▶ Information supplied
******
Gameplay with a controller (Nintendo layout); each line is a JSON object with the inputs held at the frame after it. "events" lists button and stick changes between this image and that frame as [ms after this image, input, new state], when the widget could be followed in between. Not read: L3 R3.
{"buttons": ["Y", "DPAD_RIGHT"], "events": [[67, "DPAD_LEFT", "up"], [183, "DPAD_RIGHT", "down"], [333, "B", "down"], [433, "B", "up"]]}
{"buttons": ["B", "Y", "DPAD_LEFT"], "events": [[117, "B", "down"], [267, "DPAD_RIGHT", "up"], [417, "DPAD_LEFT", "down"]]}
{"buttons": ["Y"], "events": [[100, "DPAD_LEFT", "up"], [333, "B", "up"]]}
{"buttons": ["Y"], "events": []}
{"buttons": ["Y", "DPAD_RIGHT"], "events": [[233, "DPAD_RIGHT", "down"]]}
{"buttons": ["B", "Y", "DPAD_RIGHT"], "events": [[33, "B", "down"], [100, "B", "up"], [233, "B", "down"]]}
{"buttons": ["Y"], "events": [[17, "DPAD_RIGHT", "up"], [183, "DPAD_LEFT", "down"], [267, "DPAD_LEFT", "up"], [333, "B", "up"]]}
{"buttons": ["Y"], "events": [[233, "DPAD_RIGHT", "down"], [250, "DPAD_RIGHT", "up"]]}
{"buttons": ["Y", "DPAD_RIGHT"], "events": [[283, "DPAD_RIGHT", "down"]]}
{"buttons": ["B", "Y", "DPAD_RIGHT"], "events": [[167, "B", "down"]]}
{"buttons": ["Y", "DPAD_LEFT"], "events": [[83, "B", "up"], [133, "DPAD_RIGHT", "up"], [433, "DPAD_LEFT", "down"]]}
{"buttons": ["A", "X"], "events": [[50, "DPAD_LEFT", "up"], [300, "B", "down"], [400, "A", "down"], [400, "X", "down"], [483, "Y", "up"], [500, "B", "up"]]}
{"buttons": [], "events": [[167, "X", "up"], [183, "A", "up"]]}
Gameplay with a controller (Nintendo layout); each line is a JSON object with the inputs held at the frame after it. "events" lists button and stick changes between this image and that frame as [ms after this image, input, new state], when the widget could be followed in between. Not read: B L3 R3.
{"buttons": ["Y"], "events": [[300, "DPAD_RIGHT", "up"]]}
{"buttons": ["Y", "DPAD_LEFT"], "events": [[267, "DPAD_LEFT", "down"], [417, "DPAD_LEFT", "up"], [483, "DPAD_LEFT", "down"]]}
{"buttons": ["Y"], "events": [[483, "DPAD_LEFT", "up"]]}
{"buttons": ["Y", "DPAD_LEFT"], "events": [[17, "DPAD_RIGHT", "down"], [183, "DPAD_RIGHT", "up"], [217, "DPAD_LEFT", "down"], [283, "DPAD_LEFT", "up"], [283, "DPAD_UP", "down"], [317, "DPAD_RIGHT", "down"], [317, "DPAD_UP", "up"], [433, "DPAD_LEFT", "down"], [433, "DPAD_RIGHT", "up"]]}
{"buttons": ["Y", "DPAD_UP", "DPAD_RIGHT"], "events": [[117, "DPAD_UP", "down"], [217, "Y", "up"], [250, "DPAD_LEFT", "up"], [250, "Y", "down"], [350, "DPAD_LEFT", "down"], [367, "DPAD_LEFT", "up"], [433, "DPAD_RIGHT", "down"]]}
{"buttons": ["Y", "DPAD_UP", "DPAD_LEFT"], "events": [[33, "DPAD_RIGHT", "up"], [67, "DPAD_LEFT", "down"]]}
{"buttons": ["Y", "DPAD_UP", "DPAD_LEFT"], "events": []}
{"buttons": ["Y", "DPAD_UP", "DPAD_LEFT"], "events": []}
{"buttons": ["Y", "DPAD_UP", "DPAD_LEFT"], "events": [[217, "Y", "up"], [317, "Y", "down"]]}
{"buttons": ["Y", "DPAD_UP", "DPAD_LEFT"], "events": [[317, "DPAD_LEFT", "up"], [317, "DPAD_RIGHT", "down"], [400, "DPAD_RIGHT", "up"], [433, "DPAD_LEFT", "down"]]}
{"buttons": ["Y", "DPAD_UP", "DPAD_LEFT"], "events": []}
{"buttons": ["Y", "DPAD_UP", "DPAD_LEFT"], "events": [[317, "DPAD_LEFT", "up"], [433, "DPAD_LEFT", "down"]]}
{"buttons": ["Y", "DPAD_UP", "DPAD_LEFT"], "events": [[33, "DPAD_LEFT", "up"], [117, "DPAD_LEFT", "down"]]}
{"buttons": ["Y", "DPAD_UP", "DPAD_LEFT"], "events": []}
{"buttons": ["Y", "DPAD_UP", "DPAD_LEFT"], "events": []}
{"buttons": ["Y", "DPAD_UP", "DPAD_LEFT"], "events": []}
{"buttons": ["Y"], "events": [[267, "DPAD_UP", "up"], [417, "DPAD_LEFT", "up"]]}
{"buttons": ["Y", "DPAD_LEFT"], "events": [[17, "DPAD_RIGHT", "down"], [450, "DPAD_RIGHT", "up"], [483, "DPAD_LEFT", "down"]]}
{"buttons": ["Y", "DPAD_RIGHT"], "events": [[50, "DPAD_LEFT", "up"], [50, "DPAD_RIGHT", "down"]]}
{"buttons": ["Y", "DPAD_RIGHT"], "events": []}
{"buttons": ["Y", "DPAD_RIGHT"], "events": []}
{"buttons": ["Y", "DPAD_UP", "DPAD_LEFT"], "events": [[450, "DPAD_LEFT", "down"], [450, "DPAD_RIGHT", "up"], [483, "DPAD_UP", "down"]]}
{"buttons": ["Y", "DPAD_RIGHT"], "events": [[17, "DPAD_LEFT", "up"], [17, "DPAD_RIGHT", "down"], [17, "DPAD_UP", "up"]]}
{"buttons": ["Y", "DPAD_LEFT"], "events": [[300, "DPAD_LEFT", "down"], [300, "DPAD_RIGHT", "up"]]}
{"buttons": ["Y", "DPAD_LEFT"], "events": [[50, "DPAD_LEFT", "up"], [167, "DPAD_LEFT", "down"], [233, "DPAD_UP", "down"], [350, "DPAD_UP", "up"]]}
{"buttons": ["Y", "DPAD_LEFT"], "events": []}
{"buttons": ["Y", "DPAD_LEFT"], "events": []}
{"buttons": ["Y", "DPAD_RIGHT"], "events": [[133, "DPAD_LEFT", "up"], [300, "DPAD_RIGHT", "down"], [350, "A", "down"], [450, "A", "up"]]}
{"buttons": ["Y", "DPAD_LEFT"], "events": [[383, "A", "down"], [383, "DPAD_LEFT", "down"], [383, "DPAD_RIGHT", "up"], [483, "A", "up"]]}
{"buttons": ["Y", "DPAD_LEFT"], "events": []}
******
▶ Activity
Every entry should be retyped exactly as shown.

▶ Exercise answer
Gameplay with a controller (Nintendo layout); each line is a JSON object with the inputs held at the frame after it. "events" lists button and stick changes between this image and that frame as [ms after this image, input, new state], when the widget could be followed in between. Not read: L3 R3.
{"buttons": ["Y", "DPAD_RIGHT"], "events": [[67, "DPAD_LEFT", "up"], [183, "DPAD_RIGHT", "down"], [333, "B", "down"], [433, "B", "up"]]}
{"buttons": ["B", "Y", "DPAD_LEFT"], "events": [[117, "B", "down"], [267, "DPAD_RIGHT", "up"], [417, "DPAD_LEFT", "down"]]}
{"buttons": ["Y"], "events": [[100, "DPAD_LEFT", "up"], [333, "B", "up"]]}
{"buttons": ["Y"], "events": []}
{"buttons": ["Y", "DPAD_RIGHT"], "events": [[233, "DPAD_RIGHT", "down"]]}
{"buttons": ["B", "Y", "DPAD_RIGHT"], "events": [[33, "B", "down"], [100, "B", "up"], [233, "B", "down"]]}
{"buttons": ["Y"], "events": [[17, "DPAD_RIGHT", "up"], [183, "DPAD_LEFT", "down"], [267, "DPAD_LEFT", "up"], [333, "B", "up"]]}
{"buttons": ["Y"], "events": [[233, "DPAD_RIGHT", "down"], [250, "DPAD_RIGHT", "up"]]}
{"buttons": ["Y", "DPAD_RIGHT"], "events": [[283, "DPAD_RIGHT", "down"]]}
{"buttons": ["B", "Y", "DPAD_RIGHT"], "events": [[167, "B", "down"]]}
{"buttons": ["Y", "DPAD_LEFT"], "events": [[83, "B", "up"], [133, "DPAD_RIGHT", "up"], [433, "DPAD_LEFT", "down"]]}
{"buttons": ["A", "X"], "events": [[50, "DPAD_LEFT", "up"], [300, "B", "down"], [400, "A", "down"], [400, "X", "down"], [483, "Y", "up"], [500, "B", "up"]]}
{"buttons": [], "events": [[167, "X", "up"], [183, "A", "up"]]}
Gameplay with a controller (Nintendo layout); each line is a JSON object with the inputs held at the frame after it. "events" lists button and stick changes between this image and that frame as [ms after this image, input, new state], when the widget could be followed in between. Not read: B L3 R3.
{"buttons": ["Y"], "events": [[300, "DPAD_RIGHT", "up"]]}
{"buttons": ["Y", "DPAD_LEFT"], "events": [[267, "DPAD_LEFT", "down"], [417, "DPAD_LEFT", "up"], [483, "DPAD_LEFT", "down"]]}
{"buttons": ["Y"], "events": [[483, "DPAD_LEFT", "up"]]}
{"buttons": ["Y", "DPAD_LEFT"], "events": [[17, "DPAD_RIGHT", "down"], [183, "DPAD_RIGHT", "up"], [217, "DPAD_LEFT", "down"], [283, "DPAD_LEFT", "up"], [283, "DPAD_UP", "down"], [317, "DPAD_RIGHT", "down"], [317, "DPAD_UP", "up"], [433, "DPAD_LEFT", "down"], [433, "DPAD_RIGHT", "up"]]}
{"buttons": ["Y", "DPAD_UP", "DPAD_RIGHT"], "events": [[117, "DPAD_UP", "down"], [217, "Y", "up"], [250, "DPAD_LEFT", "up"], [250, "Y", "down"], [350, "DPAD_LEFT", "down"], [367, "DPAD_LEFT", "up"], [433, "DPAD_RIGHT", "down"]]}
{"buttons": ["Y", "DPAD_UP", "DPAD_LEFT"], "events": [[33, "DPAD_RIGHT", "up"], [67, "DPAD_LEFT", "down"]]}
{"buttons": ["Y", "DPAD_UP", "DPAD_LEFT"], "events": []}
{"buttons": ["Y", "DPAD_UP", "DPAD_LEFT"], "events": []}
{"buttons": ["Y", "DPAD_UP", "DPAD_LEFT"], "events": [[217, "Y", "up"], [317, "Y", "down"]]}
{"buttons": ["Y", "DPAD_UP", "DPAD_LEFT"], "events": [[317, "DPAD_LEFT", "up"], [317, "DPAD_RIGHT", "down"], [400, "DPAD_RIGHT", "up"], [433, "DPAD_LEFT", "down"]]}
{"buttons": ["Y", "DPAD_UP", "DPAD_LEFT"], "events": []}
{"buttons": ["Y", "DPAD_UP", "DPAD_LEFT"], "events": [[317, "DPAD_LEFT", "up"], [433, "DPAD_LEFT", "down"]]}
{"buttons": ["Y", "DPAD_UP", "DPAD_LEFT"], "events": [[33, "DPAD_LEFT", "up"], [117, "DPAD_LEFT", "down"]]}
{"buttons": ["Y", "DPAD_UP", "DPAD_LEFT"], "events": []}
{"buttons": ["Y", "DPAD_UP", "DPAD_LEFT"], "events": []}
{"buttons": ["Y", "DPAD_UP", "DPAD_LEFT"], "events": []}
{"buttons": ["Y"], "events": [[267, "DPAD_UP", "up"], [417, "DPAD_LEFT", "up"]]}
{"buttons": ["Y", "DPAD_LEFT"], "events": [[17, "DPAD_RIGHT", "down"], [450, "DPAD_RIGHT", "up"], [483, "DPAD_LEFT", "down"]]}
{"buttons": ["Y", "DPAD_RIGHT"], "events": [[50, "DPAD_LEFT", "up"], [50, "DPAD_RIGHT", "down"]]}
{"buttons": ["Y", "DPAD_RIGHT"], "events": []}
{"buttons": ["Y", "DPAD_RIGHT"], "events": []}
{"buttons": ["Y", "DPAD_UP", "DPAD_LEFT"], "events": [[450, "DPAD_LEFT", "down"], [450, "DPAD_RIGHT", "up"], [483, "DPAD_UP", "down"]]}
{"buttons": ["Y", "DPAD_RIGHT"], "events": [[17, "DPAD_LEFT", "up"], [17, "DPAD_RIGHT", "down"], [17, "DPAD_UP", "up"]]}
{"buttons": ["Y", "DPAD_LEFT"], "events": [[300, "DPAD_LEFT", "down"], [300, "DPAD_RIGHT", "up"]]}
{"buttons": ["Y", "DPAD_LEFT"], "events": [[50, "DPAD_LEFT", "up"], [167, "DPAD_LEFT", "down"], [233, "DPAD_UP", "down"], [350, "DPAD_UP", "up"]]}
{"buttons": ["Y", "DPAD_LEFT"], "events": []}
{"buttons": ["Y", "DPAD_LEFT"], "events": []}
{"buttons": ["Y", "DPAD_RIGHT"], "events": [[133, "DPAD_LEFT", "up"], [300, "DPAD_RIGHT", "down"], [350, "A", "down"], [450, "A", "up"]]}
{"buttons": ["Y", "DPAD_LEFT"], "events": [[383, "A", "down"], [383, "DPAD_LEFT", "down"], [383, "DPAD_RIGHT", "up"], [483, "A", "up"]]}
{"buttons": ["Y", "DPAD_LEFT"], "events": []}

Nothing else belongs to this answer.